Learning to generalise from limited data is a fundamental challenge for both artificial and biological systems. A common strategy is to extract reusable structure from abundant unlabelled data, enabling efficient adaptation to new tasks from limited labelled data. This two-stage paradigm is now standard in modern training pipelines, where pretraining is followed by fine-tuning or linear probing. We provide an analytical model of this process: structure extraction is formalized as principal component analysis on unlabelled data, and downstream learning as linear regression on a separate labelled dataset. In the high-dimensional regime, we derive exact expressions for training and generalisation error showcasing their dependence on representation dimensionality, unlabelled and labelled sample sizes, and task alignment. Our results show that pretrained representations strongly influence downstream generalisation, and we characterize the optimal representation size as a function of task parameters: with abundant pretraining data but scarce downstream data, maximally compressed representations are optimal, whereas with limited pretraining data, higher-dimensional representations generalise better. Furthermore, we establish an exact trade-off between pretraining and supervision, quantifying how much unlabelled data is required to replace a single labelled sample. Beyond our idealised model, we observe similar phenomenology in autoencoders and pretrained LLMs. Altogether, we highlight that optimising representation size is critical, giving conditions for when compression during pretraining improves generalisation.

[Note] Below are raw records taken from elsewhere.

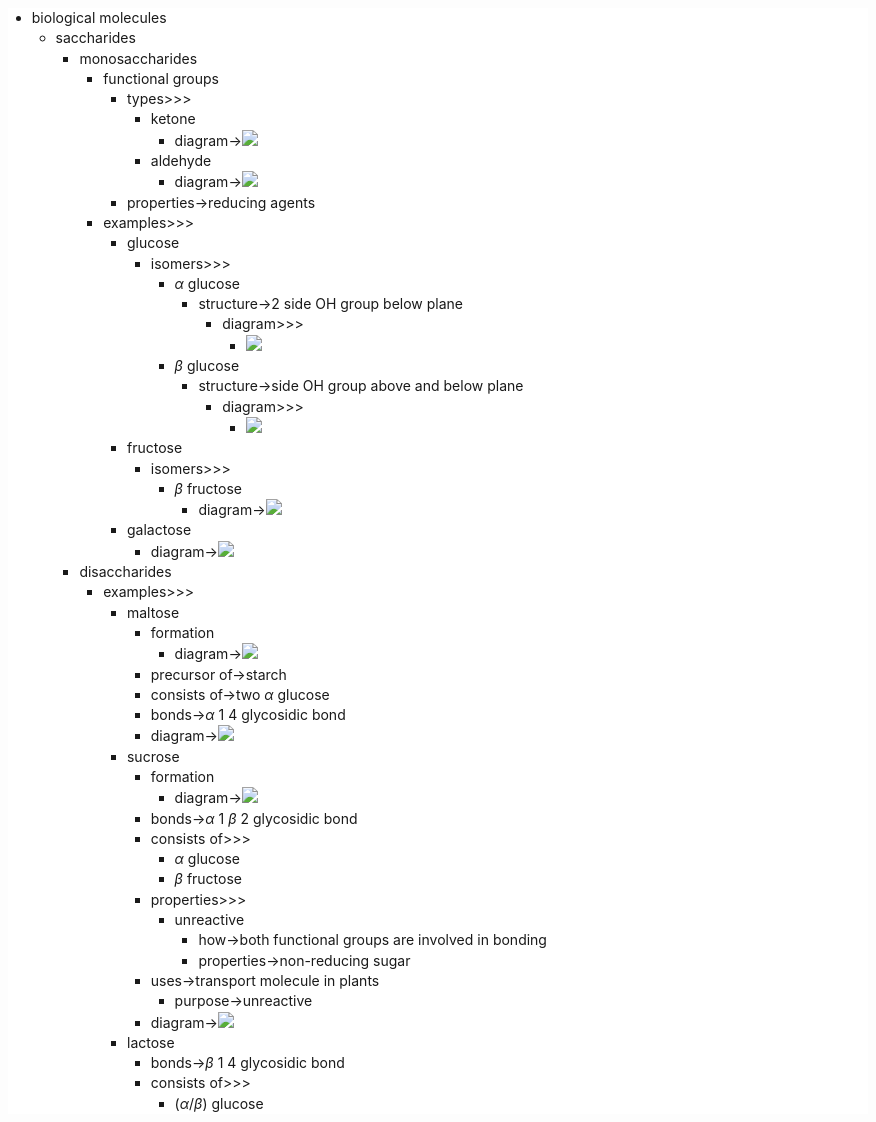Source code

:- biological molecules
    - saccharides
        - monosaccharides
            - functional groups
                - types>>>
                    - ketone
                        - diagram→![](https://remnote-user-data.s3.amazonaws.com/pr1nV0OERh0Q_nHCU8zYsw14gfdHRUX44jUGoqUgNx6N3xTxCKYKLO5G7HiLZ1gaDlX_ebzK8nbXflPiSitFgQLiAdMSYU3ugXka7fewMR6saJpR0XJsSwdDH6F4t7RH.png)
                    - aldehyde
                        - diagram→![](https://remnote-user-data.s3.amazonaws.com/GjM3Sltb7ItkfFKF6QdF9mLi9zPttSFsd5GySGz0MwteeiJDJTiCOGJkvmhpJ_MliR4N0uDaRDrIAljkGIaxSyIUs-SUYYLmo_uR8byj28m-s25zFfXeEevVULc1Z7cq.png)
                - properties→reducing agents
            - examples>>>
                - glucose
                    - isomers>>>
                        - $\alpha$ glucose
                            - structure→2 side OH group below plane
                                - diagram>>>
                                    - ![](https://remnote-user-data.s3.amazonaws.com/daAVQ3po5nS1P72jTTt5GaXXxjzA6yT8rV0klCKkejFrwuvdbMrk-dXIjojp7OPXz9NsCJuCuIcMUtj_lSYH84-BmmDOr3K-SvhuB1HKHVEGh5lCby_FXeMZqGc68QJp.png)
                        - $\beta$ glucose
                            - structure→side OH group above and below plane
                                - diagram>>>
                                    - ![](https://remnote-user-data.s3.amazonaws.com/W-XUPu162-MZFr1eYJqnRcKIiy7AsDwavd7J7gjE_5WE_nmrls3pgwkOSpWMi9q6EyI6oDIiI5irPH5VLicQa3bpfqcJIqCzPh-MB4WLUpWegdI49n8aLuNQ16xDWKpv.png)
                - fructose
                    - isomers>>>
                        - $\beta$ fructose
                            - diagram→![](https://remnote-user-data.s3.amazonaws.com/ewvY3Pu_unFTP6xw6DnDfJ8ihcj7iKF66NFcbAU18RZeb5bcouCiexDdYDnGYw0USKcvfCoZ_fDWjVzm4UxEEyczMSZp4dxEw8IybGGo3-bDD-7WZh8XIh6cxg0LSJZD.png)
                - galactose
                    - diagram→![](https://remnote-user-data.s3.amazonaws.com/Z20lJneGTlZsm4OSXoyo9v6eMrT8cvbpPDphRALbbyokJ7Tj8cqvmmqJ1xU1ckC1z5CFFKwD6gkZK7Ge5mcPoBBnkBDHhepuCsJZtUPwb2fK-qaGB9Yf2qBZQoBaE5lp.png)
        - disaccharides
            - examples>>>
                - maltose
                    - formation
                        - diagram→![](https://remnote-user-data.s3.amazonaws.com/BI2NLgqbhsJJCpj4sKMeO2rjKaWoeIsgJQwzgxvZlMBK5btvA-ShreXZwTY8YjyUtjX4VJoYkfE-c3E7uN_BIhSAptEcAsvOgPU3KpANk3dRFOkqmClOvewA8WVySMvp.png)
                    - precursor of→starch
                    - consists of→two $\alpha$ glucose
                    - bonds→$\alpha$ 1 4 glycosidic bond
                    - diagram→![](https://remnote-user-data.s3.amazonaws.com/aTpxr12_13pWRjyq4RABT-BVPJEOQflxr1OSGiks4B3lP22au3JAUE6QrDvOxIul7QTrOzrgWPhc0V5WkA8OD7iRmzWlSdhpdmXPJ6QC2KDAoeL35nuiSAYBHGesFNcP.png)
                - sucrose
                    - formation
                        - diagram→![](https://remnote-user-data.s3.amazonaws.com/NO9PZMxJaN3NPdiOGbeOMXIKV4SiyuDdPfL3PKCZ9BNRi0pLpxICCMGVE5vFFYd-VHuErumWgq-f54ws9qhRaRGn0AfYZZ4wRCpTErXFTikWAqkL4mfvCsJI-wQHEAMs.png)
                    - bonds→$\alpha$ 1 $\beta$ 2 glycosidic bond
                    - consists of>>>
                        - $\alpha$ glucose
                        - $\beta$ fructose
                    - properties>>>
                        - unreactive
                            - how→both functional groups are involved in bonding
                            - properties→non-reducing sugar
                    - uses→transport molecule in plants
                        - purpose→unreactive
                    - diagram→![](https://remnote-user-data.s3.amazonaws.com/UeVqtFRMmZ_Yq5Cf5yN3FpXDx53PepB28Q6HV1M2B3Ul-uldSNqTnWdHpf0zMcW-NZTqS5zvHv2BKCy2XT5SfzBFq7j69dlv6xh-Epom0yQtnPYoC9Cr-kvYTjcO1a5N.png)
                - lactose
                    - bonds→$\beta$ 1 4 glycosidic bond
                    - consists of>>>
                        - ($\alpha$/$\beta$) glucose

翻译：从有限数据中学习泛化是人工系统与生物系统共同面临的基础挑战。一种常见策略是从大量无标注数据中提取可复用结构，从而能够利用少量标注数据高效适应新任务。这种两阶段范式已成为现代训练流程的标准配置——先进行预训练，再实施微调或线性探测。我们为此过程建立了分析模型：将结构提取形式化为对无标注数据的主成分分析，将下游学习形式化为对独立标注数据集的线性回归。在高维框架下，我们推导出训练误差与泛化误差的精确表达式，揭示了其与表征维度、无标注及标注样本量、任务对齐度的依赖关系。研究结果表明，预训练表征对下游泛化具有显著影响，我们刻画了表征最优维度随任务参数的变化规律：当预训练数据充足但下游数据稀缺时，最大压缩表征达到最优；而预训练数据有限时，高维表征的泛化效果更佳。在此基础上，我们建立了预训练与监督学习之间的精确权衡关系，量化了替代单个标注样本所需的无标注数据量。除了理想化模型，我们在自编码器与预训练大语言模型中也观察到类似现象。总体上，我们强调优化表征维度具有关键意义，揭示了预训练阶段进行压缩能够改善泛化能力的条件。